To thrive in the post pandemic era, developers must re-imagine and embrace a combination of innovation, better GPM and EBIT, solid cost management, focus on technology, aspiring for sustainability ratings, people centric programs and leveraging on brand power while pursuing scalability. These are critical variables that developers must integrate in their business model in 2021. Organizations are at a crossroads—they either innovate or they die.

Human-centric business model

Fundamentally, the sector is about building four walls, selling, re-selling or renting them. But the lockdown in March changed the way we regard our homes, as well as our behavior—on how we work, live, play and shop. Moving ahead, we can expect a dramatic shift towards a human centric developmental model.
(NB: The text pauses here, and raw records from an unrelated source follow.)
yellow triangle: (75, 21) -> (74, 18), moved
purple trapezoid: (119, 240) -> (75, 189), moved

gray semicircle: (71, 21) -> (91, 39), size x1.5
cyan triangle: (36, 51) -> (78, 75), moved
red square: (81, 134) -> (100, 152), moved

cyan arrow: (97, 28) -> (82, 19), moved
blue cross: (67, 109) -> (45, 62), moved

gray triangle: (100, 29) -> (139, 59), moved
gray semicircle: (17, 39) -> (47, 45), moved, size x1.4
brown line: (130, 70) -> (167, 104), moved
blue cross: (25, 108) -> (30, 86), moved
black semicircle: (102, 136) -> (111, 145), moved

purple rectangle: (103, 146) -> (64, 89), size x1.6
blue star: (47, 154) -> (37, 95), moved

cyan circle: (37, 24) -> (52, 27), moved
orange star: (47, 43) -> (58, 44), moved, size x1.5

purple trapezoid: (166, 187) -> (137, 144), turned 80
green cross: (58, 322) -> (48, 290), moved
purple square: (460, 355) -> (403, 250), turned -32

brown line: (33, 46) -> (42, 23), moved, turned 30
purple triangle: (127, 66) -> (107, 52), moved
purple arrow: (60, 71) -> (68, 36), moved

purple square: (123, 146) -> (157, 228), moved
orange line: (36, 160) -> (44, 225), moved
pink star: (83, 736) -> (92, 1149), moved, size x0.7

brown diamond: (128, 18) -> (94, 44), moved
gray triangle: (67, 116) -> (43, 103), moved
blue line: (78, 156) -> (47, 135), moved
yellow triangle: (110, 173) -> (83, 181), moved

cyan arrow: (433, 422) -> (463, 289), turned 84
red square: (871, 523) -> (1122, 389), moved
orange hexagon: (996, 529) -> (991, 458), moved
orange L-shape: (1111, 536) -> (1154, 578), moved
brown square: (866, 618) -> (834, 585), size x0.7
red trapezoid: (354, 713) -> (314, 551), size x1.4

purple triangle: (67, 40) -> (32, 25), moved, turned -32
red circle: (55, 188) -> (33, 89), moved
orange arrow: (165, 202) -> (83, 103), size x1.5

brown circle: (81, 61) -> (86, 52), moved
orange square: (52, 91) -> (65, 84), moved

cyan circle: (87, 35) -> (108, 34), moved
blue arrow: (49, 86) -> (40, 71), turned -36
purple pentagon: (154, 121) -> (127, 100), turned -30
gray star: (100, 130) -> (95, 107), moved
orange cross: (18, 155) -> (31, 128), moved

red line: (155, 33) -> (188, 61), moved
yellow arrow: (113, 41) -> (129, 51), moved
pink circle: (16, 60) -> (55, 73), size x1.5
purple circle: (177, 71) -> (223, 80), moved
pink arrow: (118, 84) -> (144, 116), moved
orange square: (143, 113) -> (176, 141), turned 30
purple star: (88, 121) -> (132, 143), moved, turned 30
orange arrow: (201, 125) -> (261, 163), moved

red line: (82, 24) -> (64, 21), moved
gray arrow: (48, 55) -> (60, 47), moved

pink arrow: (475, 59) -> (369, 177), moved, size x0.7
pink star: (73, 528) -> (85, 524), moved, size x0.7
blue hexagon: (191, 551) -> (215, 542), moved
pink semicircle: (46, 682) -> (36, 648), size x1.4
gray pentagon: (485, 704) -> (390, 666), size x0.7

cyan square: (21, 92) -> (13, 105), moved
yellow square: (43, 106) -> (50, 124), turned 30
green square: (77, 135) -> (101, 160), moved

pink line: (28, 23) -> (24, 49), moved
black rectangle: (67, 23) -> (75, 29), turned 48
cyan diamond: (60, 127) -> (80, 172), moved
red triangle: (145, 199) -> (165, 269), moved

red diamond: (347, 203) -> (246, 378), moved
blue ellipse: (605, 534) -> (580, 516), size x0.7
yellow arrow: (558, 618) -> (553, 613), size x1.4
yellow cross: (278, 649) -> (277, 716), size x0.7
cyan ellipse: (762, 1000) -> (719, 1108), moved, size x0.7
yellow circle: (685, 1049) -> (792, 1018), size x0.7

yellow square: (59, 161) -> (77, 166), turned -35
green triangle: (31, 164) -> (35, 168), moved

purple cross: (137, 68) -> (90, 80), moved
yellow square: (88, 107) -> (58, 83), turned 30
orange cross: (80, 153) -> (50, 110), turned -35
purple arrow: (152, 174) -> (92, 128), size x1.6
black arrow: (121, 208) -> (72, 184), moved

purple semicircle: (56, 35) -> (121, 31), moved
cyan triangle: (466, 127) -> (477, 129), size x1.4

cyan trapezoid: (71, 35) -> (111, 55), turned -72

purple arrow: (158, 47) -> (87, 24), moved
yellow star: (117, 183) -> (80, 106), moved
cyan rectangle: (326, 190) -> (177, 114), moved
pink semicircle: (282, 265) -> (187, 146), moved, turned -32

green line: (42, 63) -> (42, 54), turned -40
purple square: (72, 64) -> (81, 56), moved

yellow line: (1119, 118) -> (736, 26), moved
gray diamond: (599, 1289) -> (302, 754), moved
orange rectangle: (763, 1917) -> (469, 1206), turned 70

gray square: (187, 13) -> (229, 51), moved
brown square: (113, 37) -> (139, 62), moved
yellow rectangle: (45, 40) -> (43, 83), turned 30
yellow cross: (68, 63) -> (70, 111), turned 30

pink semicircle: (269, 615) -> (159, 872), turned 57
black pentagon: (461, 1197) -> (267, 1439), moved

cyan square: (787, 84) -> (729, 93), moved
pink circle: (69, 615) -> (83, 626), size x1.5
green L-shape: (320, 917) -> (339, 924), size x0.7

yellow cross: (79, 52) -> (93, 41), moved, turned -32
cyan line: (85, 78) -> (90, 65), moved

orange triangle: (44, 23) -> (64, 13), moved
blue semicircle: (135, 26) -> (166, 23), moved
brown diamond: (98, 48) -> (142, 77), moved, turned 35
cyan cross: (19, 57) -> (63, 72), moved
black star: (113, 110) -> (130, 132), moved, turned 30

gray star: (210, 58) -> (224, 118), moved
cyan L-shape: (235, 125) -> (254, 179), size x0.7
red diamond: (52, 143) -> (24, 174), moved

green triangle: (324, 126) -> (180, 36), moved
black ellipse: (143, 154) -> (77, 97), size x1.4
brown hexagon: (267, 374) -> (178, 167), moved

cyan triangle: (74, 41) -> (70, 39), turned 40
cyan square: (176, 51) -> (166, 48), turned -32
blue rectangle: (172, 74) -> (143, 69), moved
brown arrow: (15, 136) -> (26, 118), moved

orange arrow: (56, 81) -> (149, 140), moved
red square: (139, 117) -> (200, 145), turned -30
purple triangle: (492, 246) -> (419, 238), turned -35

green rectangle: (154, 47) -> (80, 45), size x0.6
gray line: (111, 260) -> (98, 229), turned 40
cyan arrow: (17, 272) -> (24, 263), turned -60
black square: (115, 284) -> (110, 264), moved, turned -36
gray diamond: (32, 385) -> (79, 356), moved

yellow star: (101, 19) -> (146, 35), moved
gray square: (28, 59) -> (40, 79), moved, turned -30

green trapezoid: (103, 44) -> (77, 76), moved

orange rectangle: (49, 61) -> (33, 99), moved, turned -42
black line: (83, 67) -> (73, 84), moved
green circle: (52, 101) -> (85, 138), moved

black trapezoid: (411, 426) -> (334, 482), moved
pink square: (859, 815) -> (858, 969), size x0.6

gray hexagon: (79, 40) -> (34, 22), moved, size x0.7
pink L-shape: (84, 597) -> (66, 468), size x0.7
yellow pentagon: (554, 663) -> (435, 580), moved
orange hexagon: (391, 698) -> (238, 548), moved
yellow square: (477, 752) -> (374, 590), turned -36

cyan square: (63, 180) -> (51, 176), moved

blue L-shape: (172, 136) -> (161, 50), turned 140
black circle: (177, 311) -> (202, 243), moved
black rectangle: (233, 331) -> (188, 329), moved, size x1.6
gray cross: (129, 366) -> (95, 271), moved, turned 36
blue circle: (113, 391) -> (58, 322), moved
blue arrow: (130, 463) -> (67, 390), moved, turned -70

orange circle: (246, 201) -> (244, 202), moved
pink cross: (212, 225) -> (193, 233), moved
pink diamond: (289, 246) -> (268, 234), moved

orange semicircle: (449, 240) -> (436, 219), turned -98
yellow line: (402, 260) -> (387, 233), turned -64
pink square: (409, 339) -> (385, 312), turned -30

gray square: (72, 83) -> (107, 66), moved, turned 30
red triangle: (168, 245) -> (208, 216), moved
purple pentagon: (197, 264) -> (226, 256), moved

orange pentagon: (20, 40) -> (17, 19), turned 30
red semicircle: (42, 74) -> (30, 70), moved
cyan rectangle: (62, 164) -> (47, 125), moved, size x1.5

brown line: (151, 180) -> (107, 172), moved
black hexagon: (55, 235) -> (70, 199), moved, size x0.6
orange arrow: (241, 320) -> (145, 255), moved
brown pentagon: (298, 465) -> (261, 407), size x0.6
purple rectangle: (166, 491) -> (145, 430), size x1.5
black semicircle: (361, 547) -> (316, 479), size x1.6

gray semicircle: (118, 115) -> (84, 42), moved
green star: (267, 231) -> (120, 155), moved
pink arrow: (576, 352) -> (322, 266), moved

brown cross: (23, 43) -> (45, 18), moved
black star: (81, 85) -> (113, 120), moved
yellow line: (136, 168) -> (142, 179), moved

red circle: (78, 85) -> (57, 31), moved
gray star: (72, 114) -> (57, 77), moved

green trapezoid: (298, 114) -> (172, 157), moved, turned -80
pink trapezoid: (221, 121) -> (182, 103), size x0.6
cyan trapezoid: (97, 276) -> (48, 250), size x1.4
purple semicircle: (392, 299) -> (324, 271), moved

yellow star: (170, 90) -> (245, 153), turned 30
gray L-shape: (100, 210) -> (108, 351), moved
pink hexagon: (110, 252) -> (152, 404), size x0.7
The key is to engage buyers and occupiers, deep dive into their expectations, and anticipate future homebuyer needs.

Industry stakeholders believe that real estate activities are back, and that in two to three quarters, the pendulum will swing back to positive territory.

Strategy for breakfast, innovation for lunch, transformation for dinner

Balancing productivity and making sure the workforce is safe are important. While we are still in a pandemic mode, developers must now direct their attention towards people policies and the desire to change a culture of complacency. Performance management systems, strategies, work tools will never stand a chance against a bad culture.

Now is the best time to invest in people and organizational culture building while the property market is slowly recovering. A bad culture is a giant strategy and innovation killer. The key takeaway in transforming a culture of mediocrity to productivity and excellence is investing in the right people with a shared vision.

Proactive government

The mindset that the state as a mere regulator must change. It must transform and be attuned to the expectations of a battered global economy. In advanced economies, the role of government is changing and expanding. Authentic collaboration will be key between the public, housing agencies and developer associations. It is time for our housing leaders to walk their talk.

AN ERA OF FLEXIBILITY, CHANGE

Fred Rara
KMC Savills

We definitely saw the importance of flexibility in business.

Organizations are quickly pivoting to new directions in anticipation of the new normal—even when it is against the regular flow of the market. In the retail sector, we have seen shopping malls trying to cope by either changing their tenant mix or adopting an omni-channel approach.

Flexible and asset-light operations aren’t new business concepts, but the pandemic clearly reminded us how the landscape is constantly and quickly changing.

Recovery triggers

We would want to see improvements in the health situation to assure a resilient and lasting economic recovery. In addition, we should also look at the recovery of advanced economies in North America and Europe to see how business process outsourcing (BPO) revenues and overseas Filipino workers’ remittances will fare in 2021.

It is hard to say how real estate will perform next year, but the economic backdrop in the coming quarters will define its growth in the years to come.

Logistics requirements fueled by e-commerce activity is likely to perform well. Horizontal residential developments are also a good bet if we see more permanent work-from-home arrangements. On office tenants, BPOs in the healthcare industry are meanwhile expected to expand during this time.

Given our current state and the rate of our health response, we may expect deeper and more permanent structural changes in the market such as work-from-home arrangements, telecommuting, shorter workweeks, among others. If the pandemic changes our behavior in occupying or using space, we should expect this to ripple through the real estate market.

In this scenario, the numbers may not be pretty in the coming quarters, but it will be an era of change for all economic stakeholders. Those who are flexible and quick to pivot will be the biggest winners in this era.